The Kawakawa Bay / Orere Health Clinic has celebrated its 40th anniversary.
It’s a milestone Franklin Local Board chair Angela Fulljames says is a tribute to the volunteers involved and community.
“When you live in town you take being able to pop along to the doctor for granted, but in some of the less populated areas of the city, access to medical care remains a challenge.
“There’s a tendency to assume everyone has easy access, but it just isn’t so. The staff at Kawakawa Bay are a medical miracle in their own right, giving up their time to make sure the health needs of the community, usually their own neighbours, can be met.”
She says rural communities have a long history of coming together to support each other. “That’s true right across Franklin and I am sure in Rodney too, the other area of the city that maintains large tracts of rural land.”
Lynnette Cashmore - the wife of former Auckland Deputy Mayor and Franklin Ward Councillor Bill, was the centre’s first nurse, and remains in the role today.

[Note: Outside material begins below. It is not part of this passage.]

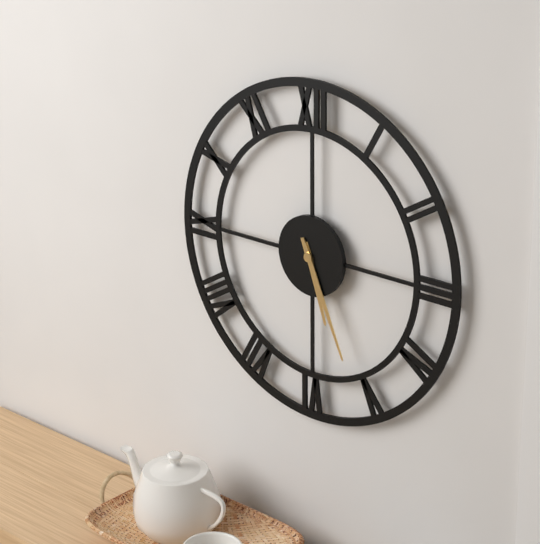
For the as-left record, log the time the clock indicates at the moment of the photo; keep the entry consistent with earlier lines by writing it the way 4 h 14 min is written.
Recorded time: 5 h 26 min
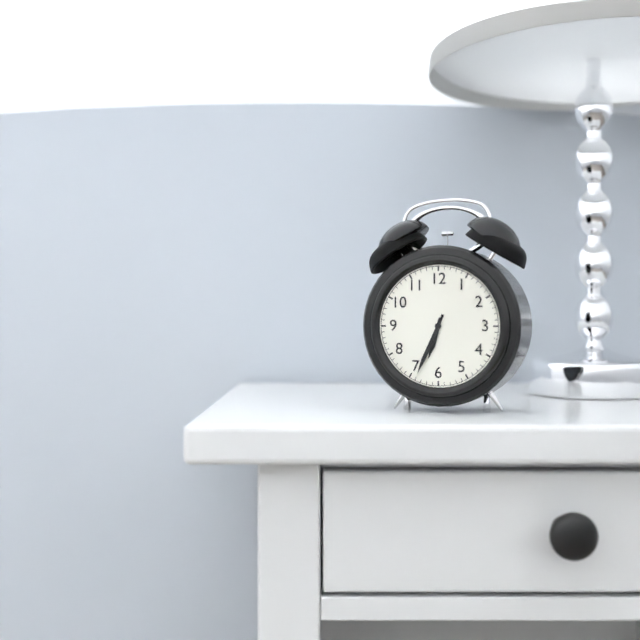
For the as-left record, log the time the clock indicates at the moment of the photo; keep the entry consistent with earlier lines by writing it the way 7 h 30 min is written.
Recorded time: 6 h 34 min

“Bill was Deputy Mayor but I’m sure he’d tell you how proud he is of what Lynette has done for the community out there,” current Franklin Ward Councillor Andy Baker says.
“She and people like Pat Townsend-Neal the secretary and Sandra Wood the chair put in endless hours outside of the clinic just to ensure there’s funding on hand and to keep things ticking over.
“The centre has a regular doctor but is mostly nurse-led, and it’s rightly highly-valued by everyone from the area, even operating a First Response ambulance team.”
As a charitable trust most of the funding comes by way of annual donation – with members receiving a discounted service fee. Membership is on sale now at a discounted rate until the end of December.
Fulljames says the clinic has a community lease from Auckland Council.
“We will do everything we can to ensure that the lease stays in placed at an affordable rate because it’s the only way such a valuable service can be guaranteed to remain in place.”
The building housing the clinic is shared with the area’s public library, but because the clinic holds sensitive and confidential patient information, the part of the site it occupies can’t be shared with others.
“The clinic has been a part of the community for 40 years, surviving only through constant fundraising, and we believe it’s vital it survive for at least another 40 years.”